1. Requirements for escalation in Bloom's taxonomy. Every time that we escalate the complexity of Bloom levels we add to the curriculum. Much can be trimmed on a standard by standard basis based on Bloom complexity. We do not need frontline practitioners, our primary outcome objective, being able to analyze and evaluate for societal determinants of health on a public health level as much as we need them to simply demonstrate knowledge of the issue. This is an example of how we over-require complexity in our Bloom levels in the curriculum.

2. We have added population level care into many of our standards, and yet the primary outcome objective is to produce clinicians who treat patients. OTs can understand population level impacts, but we have expanded the curriculum exponentially with turning us into a public health profession - which does not reflect how most OTs practice anyway. It is an imagined role that is not reflected in any practice analysis that has ever been completed.

3. We can constrict content based on other imagined roles that are very uncommon to our primary outcome objective. Case management is a good example - a fine role for someone who does not want to provide direct care OT but hardly something that needs to be in an entry level curriculum. OTs in case management roles are very uncommon, and yet we include it in the curriculum now based on special interests.

4. We can constrict requirements under other categories like management, education, and advocacy. These are all important functions but we continue to escalate the complexity of requirements far beyond what most practicing clinicians will ever need to engage. Do we really need to have instructional/curricular design as a standard? Our primary outcome objective is not to produce occupational therapy educators.

5. The same is true for scholarship and obtaining grants. Our primary outcome objective is clinicians and not researchers. The point here is not to exclude this kind of content from the curriculum but that we need to design the requirements/standards at a level that make sense for intended outcomes - consuming evidence and applying literature - not designing studies and obtaining grants.

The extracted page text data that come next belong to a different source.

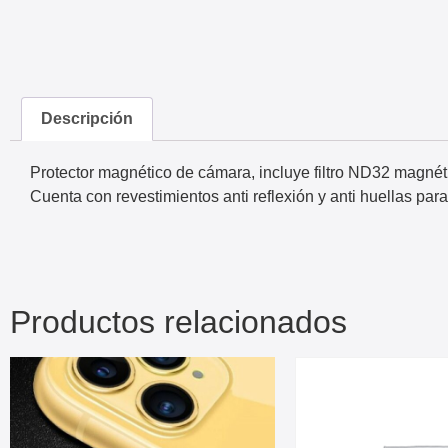
Descripción
Protector magnético de cámara, incluye filtro ND32 magnét
Cuenta con revestimientos anti reflexión y anti huellas par
Productos relacionados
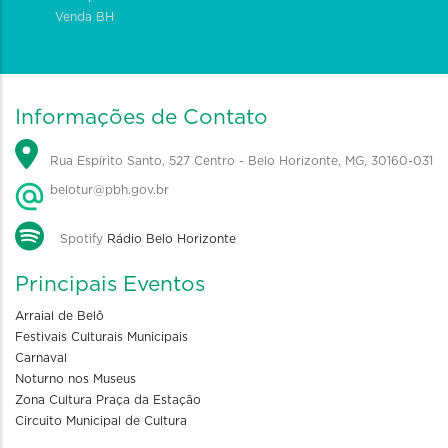
Venda BH
Informações de Contato
Rua Espírito Santo, 527 Centro - Belo Horizonte, MG, 30160-031
belotur@pbh.gov.br
Spotify
Rádio Belo Horizonte
Principais Eventos
Arraial de Belô
Festivais Culturais Municipais
Carnaval
Noturno nos Museus
Zona Cultura Praça da Estação
Circuito Municipal de Cultura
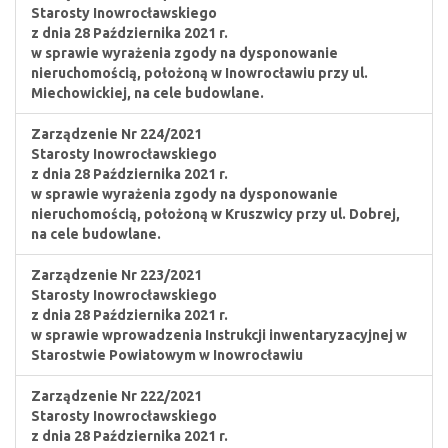
Starosty Inowrocławskiego
z dnia 28 Października 2021 r.
w sprawie wyrażenia zgody na dysponowanie
nieruchomością, położoną w Inowrocławiu przy ul.
Miechowickiej, na cele budowlane.
Zarządzenie Nr 224/2021
Starosty Inowrocławskiego
z dnia 28 Października 2021 r.
w sprawie wyrażenia zgody na dysponowanie
nieruchomością, położoną w Kruszwicy przy ul. Dobrej,
na cele budowlane.
Zarządzenie Nr 223/2021
Starosty Inowrocławskiego
z dnia 28 Października 2021 r.
w sprawie wprowadzenia Instrukcji inwentaryzacyjnej w
Starostwie Powiatowym w Inowrocławiu
Zarządzenie Nr 222/2021
Starosty Inowrocławskiego
z dnia 28 Października 2021 r.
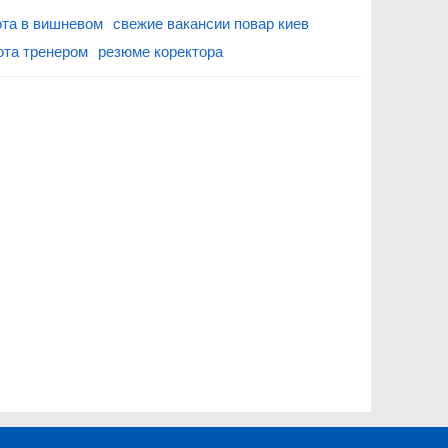
ота в вишневом
свежие вакансии повар киев
ота тренером
резюме коректора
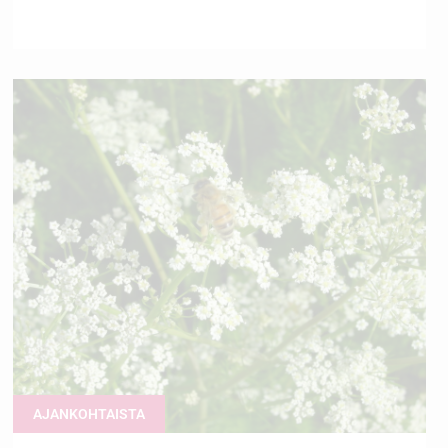
AJANKOHTAISTA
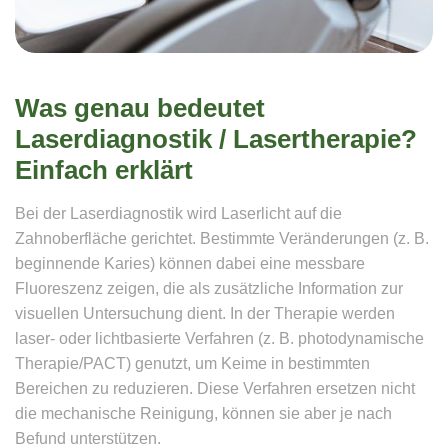
Was genau bedeutet
Laserdiagnostik / Lasertherapie?
Einfach erklärt
Bei der Laserdiagnostik wird Laserlicht auf die
Zahnoberfläche gerichtet. Bestimmte Veränderungen (z. B.
beginnende Karies) können dabei eine messbare
Fluoreszenz zeigen, die als zusätzliche Information zur
visuellen Untersuchung dient. In der Therapie werden
laser- oder lichtbasierte Verfahren (z. B. photodynamische
Therapie/PACT) genutzt, um Keime in bestimmten
Bereichen zu reduzieren. Diese Verfahren ersetzen nicht
die mechanische Reinigung, können sie aber je nach
Befund unterstützen.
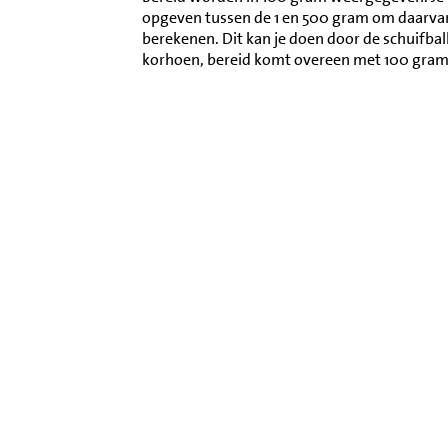
opgeven tussen de 1 en 500 gram om daarva
berekenen. Dit kan je doen door de schuifba
korhoen, bereid komt overeen met 100 gram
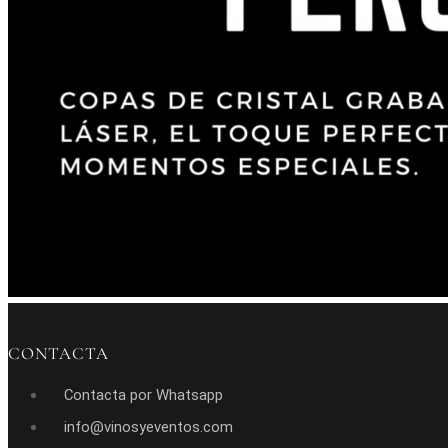
CONTACTA
Contacta por Whatsapp
info@vinosyeventos.com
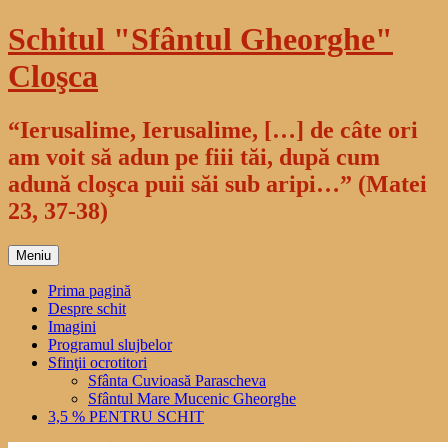
Sari
Schitul "Sfântul Gheorghe"
la
conținut
Cloşca
“Ierusalime, Ierusalime, […] de câte ori
am voit să adun pe fiii tăi, după cum
adună cloşca puii săi sub aripi…” (Matei
23, 37-38)
Meniu
Prima pagină
Despre schit
Imagini
Programul slujbelor
Sfinţii ocrotitori
Sfânta Cuvioasă Parascheva
Sfântul Mare Mucenic Gheorghe
3,5 % PENTRU SCHIT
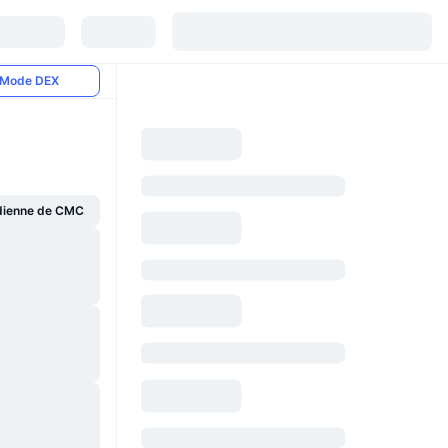
Mode DEX
dienne de CMC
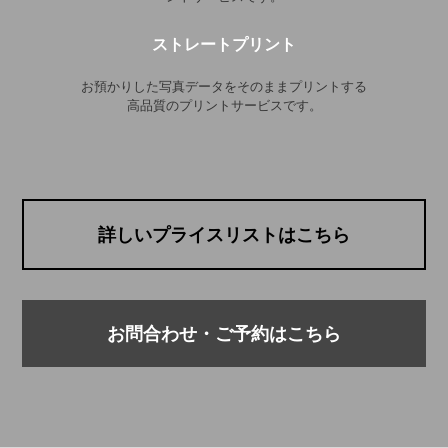
ストレートプリント
お預かりした写真データをそのままプリントする
高品質のプリントサービスです。
詳しいプライスリストはこちら
お問合わせ・ご予約はこちら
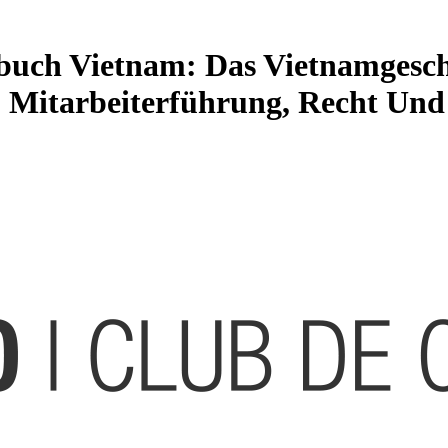
uch Vietnam: Das Vietnamgesch
, Mitarbeiterführung, Recht Und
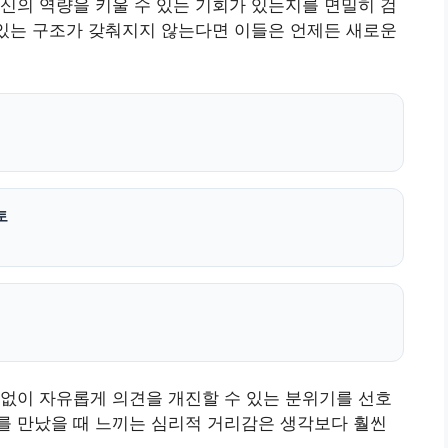
신의 역량을 키울 수 있는 기회가 있는지를 면밀히 검
 있는 구조가 갖춰지지 않는다면 이들은 언제든 새로운
토
없이 자유롭게 의견을 개진할 수 있는 분위기를 선호
를 만났을 때 느끼는 심리적 거리감은 생각보다 훨씬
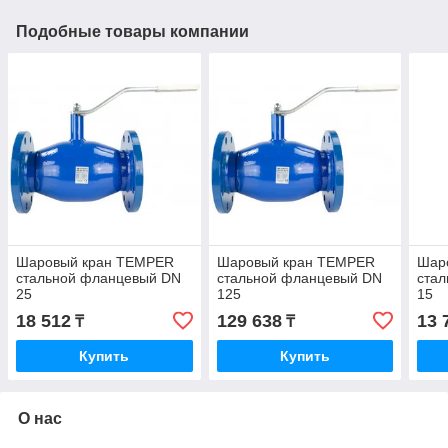
Подобные товары компании
Шаровый кран TEMPER
Шаровый кран TEMPER
Шар
стальной фланцевый DN
стальной фланцевый DN
ста
25
125
15
18 512
129 638
13 
₸
₸
Купить
Купить
О нас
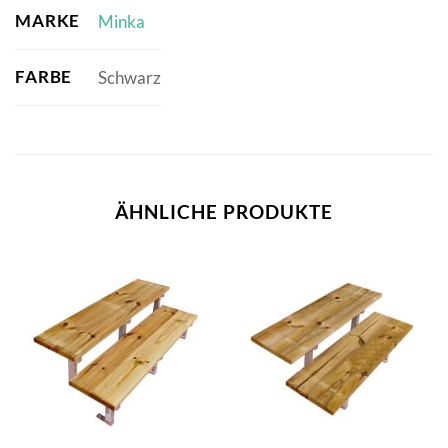
MARKE
Minka
FARBE
Schwarz
ÄHNLICHE PRODUKTE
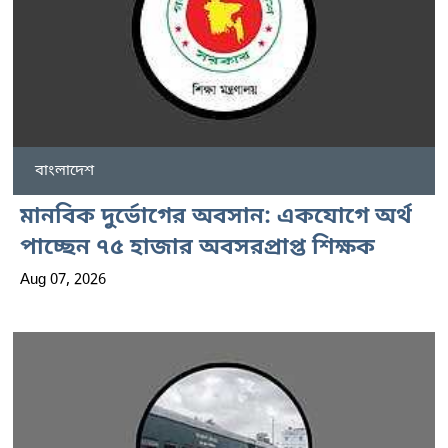
বাংলাদেশ
মানবিক দুর্ভোগের অবসান: একযোগে অর্থ
পাচ্ছেন ৭৫ হাজার অবসরপ্রাপ্ত শিক্ষক
Aug 07, 2026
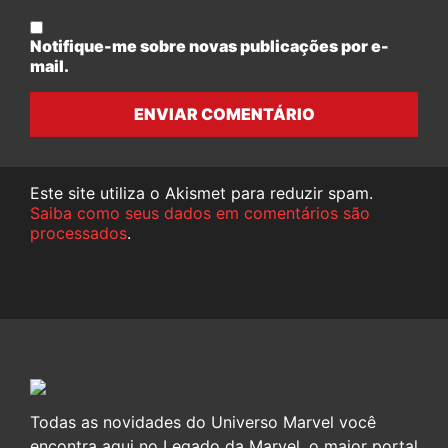
Notifique-me sobre novas publicações por e-
mail.
ENVIAR COMENTÁRIO
Este site utiliza o Akismet para reduzir spam.
Saiba como seus dados em comentários são
processados
.
Todas as novidades do Universo Marvel você
encontra aqui no Legado da Marvel, o maior portal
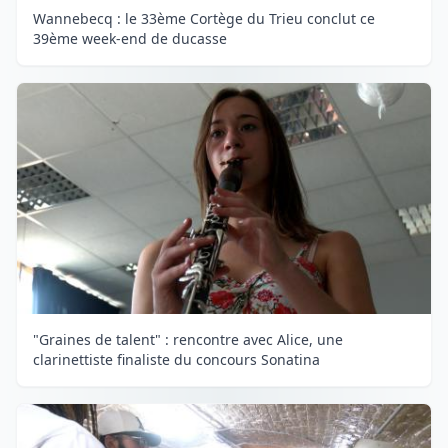
Wannebecq : le 33ème Cortège du Trieu conclut ce
39ème week-end de ducasse
"Graines de talent" : rencontre avec Alice, une
clarinettiste finaliste du concours Sonatina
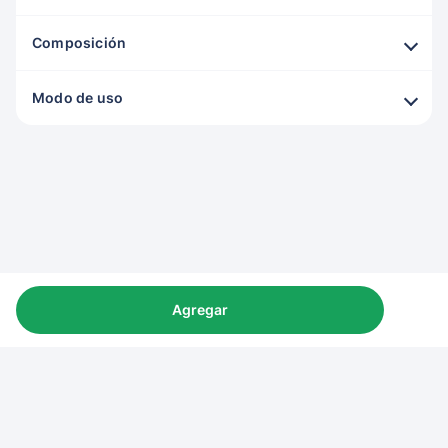
Composición
Modo de uso
Agregar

6. Do we really need to mandate that all students complete work in emerging areas where there are not OTs, or to even allow them to pursue fieldwork placements or capstones where non-OTs are supervising them. It is so odd that an occupational therapy degree would include training supervised by people in places who are not occupational therapists and where occupational therapy does not happen. A generation of training in non traditional settings has not moved the needle on non traditional practice. All we created is an endless stream of students doing demonstration projects in soup kitchens and then graduating to go work in schools, hospitals, and nursing homes. It is a failed experiment.

We have not spent enough time discussing the existing problem with our educational standards. The few times it has been raised it has led to straw man arguments like 'We can't exclude evidence based practice from the standards.'

Standards reform is a nuanced process and should not result in polemic and polarized arguments that distract us from the important work of evaluating and reforming our current system. No one wants evidence based practice out of the standards. However, that is different than teaching entry level students about obtaining grants and implementing research.

Again, the point is to direct the curriculum toward the primary objective - and that is toward the production of practicing clinicians.  It is not our primary objective to produce educators or toward creating imagined public health roles that don't reflect actual practice.  We need those functions, but advanced content should be just that - advanced. It is over-education for our primary role and purpose and does not belong in an entry level curriculum.

Advocating for a pragmatic curriculum should not devolve into conversations about not being 'visionary.' I think we can be appropriately visionary without requiring all participants in an entry level program to engage in activities that they will never again do once they leave the academic setting, or that will only be engaged in by very small percentages of people who pursue highly specialized roles.

Let's address the REAL problem - and try to come to a REAL solution.